Warum in Deutschland Gaskraftwerke gebaut werden sollen Von Martina Herzog, dpa

02.09.2026 15:34

Deutschland plant neue Gaskraftwerke als Reserve für Zeiten mit wenig
Wind und Sonne. Dafür gibt es nun grünes Licht aus Brüssel. Worum es

geht.

Brüssel (dpa) - Jahrelang verhandelte das
Bundeswirtschaftsministerium mit der EU-Kommission, nun ist klar:
Deutschland kann in den nächsten fünf Jahren zahlreiche neue
Gaskraftwerke bauen. Die EU-Kommission gab grünes Licht für die
geplante Unterstützung mit bis zu 35 Milliarden Euro. 

Die Förderung greift ab 2031, wenn die Kraftwerke in Betrieb gehen.
Die bereits angefallenen Baukosten werden dann im Nachhinein über den
Betrieb mit Staatsgeld unterstützt. Es geht um insgesamt 11 Gigawatt
neuer Kapazitäten, die spätestens Ende 2031 am Netz sein sollen.
Kraftwerksbetreiber können sich in einer Auktion darum bewerben.

Warum sollen in Deutschland neue Gaskraftwerke gebaut werden?

Das Stichwort heißt «Dunkelflauten». Damit sind Zeitpunkte gemeint,
zu denen es wenig Sonnenlicht und Wind gibt - und damit auch die
Stromerzeugung mit Photovoltaik und Windrädern einbricht. Zudem kommt
der Ausbau der Stromnetze nicht schnell genug voran, es kann
punktuell zu viel oder zu wenig Strom geben. Das sollen die neuen
Gaskraftwerke abfedern. Sie sind als Reserve geplant und sollen nur
bei Engpässen einspringen. 

Damit sich das Ganze für die Kraftwerksbetreiber trotzdem lohnt, soll
ab 2032 ein sogenannter Kapazitätsmarkt entstehen. Das heißt,
Kraftwerksbetreiber werden dafür bezahlt, dass sie Kapazitäten
vorhalten, die gerade nicht gebraucht werden.

Was wird der Bau kosten - und wer wird das bezahlen?

Die EU-Kommission hat staatliche Unterstützung für den Bau neuer
Gaskraftwerke von bis zu 35 Milliarden Euro genehmigt. Die
Förderkosten sollen ab 2031 auf die Stromkunden umgelegt werden. 

In ihrem ursprünglichen Gesetzentwurf war die Bundesregierung von 1
bis 3 Milliarden Euro im Jahr 2031 und danach von jährlichen Kosten
von 0,9 bis 2,3 Milliarden Euro ausgegangen. Im Bundestag wurden
allerdings einige Änderungen vorgenommen, die aus Sicht von Kritikern
die Kosten hochtreiben könnten. 

Wie wichtig sind Gaskraftwerke derzeit für die Stromversorgung?

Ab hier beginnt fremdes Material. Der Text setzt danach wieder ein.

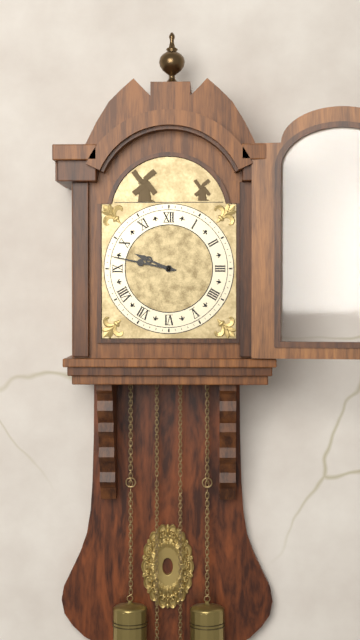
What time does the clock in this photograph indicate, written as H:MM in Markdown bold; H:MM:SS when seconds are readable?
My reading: **9:47**
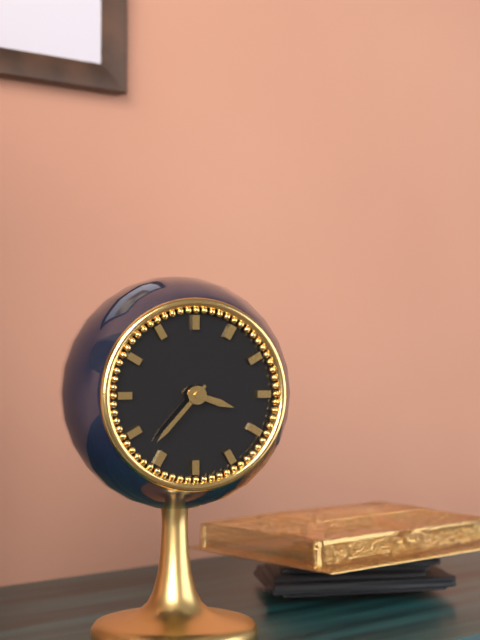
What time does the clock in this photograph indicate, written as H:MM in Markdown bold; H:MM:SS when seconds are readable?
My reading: **3:37**
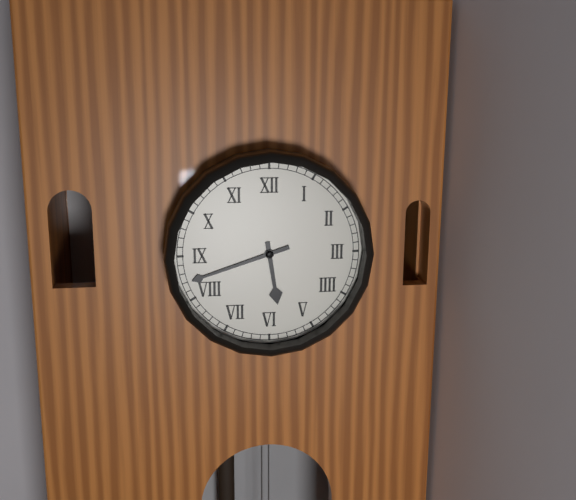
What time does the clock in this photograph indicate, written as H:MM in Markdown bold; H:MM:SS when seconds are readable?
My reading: **5:42**
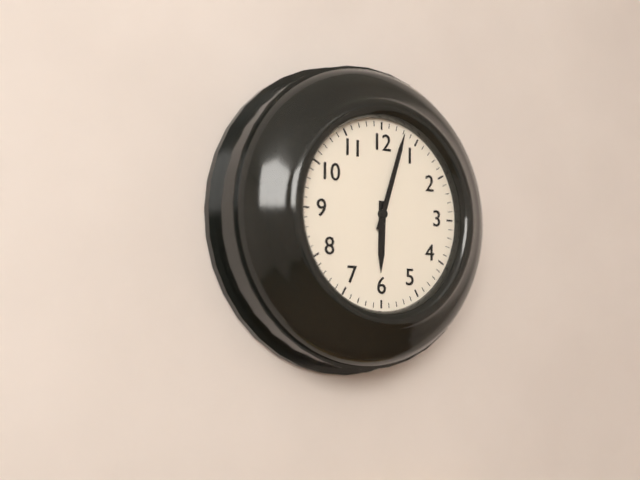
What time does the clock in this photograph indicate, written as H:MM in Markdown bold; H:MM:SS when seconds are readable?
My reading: **6:03**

Im vergangenen Jahr wurden laut Bundesnetzagentur 13,8 Prozent des
Stroms in Deutschland aus Erdgas erzeugt. Die weitaus wichtigste
Rolle spielen hier erneuerbare Energien mit insgesamt 58,8 Prozent,
wobei die Windkraft besonders wichtig ist. Auch aus Kohle wird in
Deutschland Strom erzeugt.

Mit der Umstellung auf Technologien wie Wärmepumpen und Elektroautos
wird erwartet, dass der Stromverbrauch in Zukunft steigt.

Was heißt das für den Klimaschutz?

Die deutschen Klimaziele gelten weiter. Bis 2045 will Deutschland
klimaneutral sein, also nicht mehr Treibhausgase ausstoßen als wieder
gespeichert werden können. Allerdings wird es immer schwieriger, das
zu schaffen, je länger Deutschland fossile Energieträger wie Gas und
Kohle verbrennt. Daneben sollen 2030 mindestens 80 Prozent des Stroms
aus Wind, Sonne und anderen erneuerbaren Energien kommen.

Der Bund für Umwelt und Naturschutz Deutschland (BUND) kritisiert,
mit den geltenden Ausschreibungsregeln sei der Bau von Alternativen
wie Batteriespeichern de facto ausgeschlossen. 

Allerdings gibt es eine wichtige Vorgabe für die geförderten
Kraftwerke: Alle neuen Gaskraftwerke, die sich um einen Vertrag mit
15-jähriger Laufzeit bewerben, müssen so gebaut werden, dass man sie
künftig auf den Betrieb mit Wasserstoff umstellen kann. Wasserstoff
gilt als Hoffnungsträger für die künftige Energieerzeugung. Wie
klimafreundlich er ist, hängt davon ab, ob für seine Gewinnung
erneuerbare Energien zum Einsatz kommen.